* Assigned task
Only the lines from the first line of the records through the line containing "# Course in" belong in the answer. Copy them exactly.

* Source material
■ ■ ■ ■

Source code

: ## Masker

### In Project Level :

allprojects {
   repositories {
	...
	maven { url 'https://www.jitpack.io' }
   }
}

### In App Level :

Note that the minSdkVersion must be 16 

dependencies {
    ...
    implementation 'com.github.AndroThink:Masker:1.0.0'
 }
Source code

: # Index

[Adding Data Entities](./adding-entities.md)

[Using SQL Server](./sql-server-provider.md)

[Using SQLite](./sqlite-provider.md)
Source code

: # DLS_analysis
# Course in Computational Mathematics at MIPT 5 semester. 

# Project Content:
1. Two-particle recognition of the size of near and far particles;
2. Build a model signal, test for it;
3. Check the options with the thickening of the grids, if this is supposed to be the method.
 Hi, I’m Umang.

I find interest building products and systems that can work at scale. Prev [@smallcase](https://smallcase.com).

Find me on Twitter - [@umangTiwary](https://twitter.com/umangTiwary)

■ ■ ■ ■

* Answer box
Source code

: ## Masker

### In Project Level :

allprojects {
   repositories {
	...
	maven { url 'https://www.jitpack.io' }
   }
}

### In App Level :

Note that the minSdkVersion must be 16 

dependencies {
    ...
    implementation 'com.github.AndroThink:Masker:1.0.0'
 }
Source code

: # Index

[Adding Data Entities](./adding-entities.md)

[Using SQL Server](./sql-server-provider.md)

[Using SQLite](./sqlite-provider.md)
Source code

: # DLS_analysis
# Course in Computational Mathematics at MIPT 5 semester. 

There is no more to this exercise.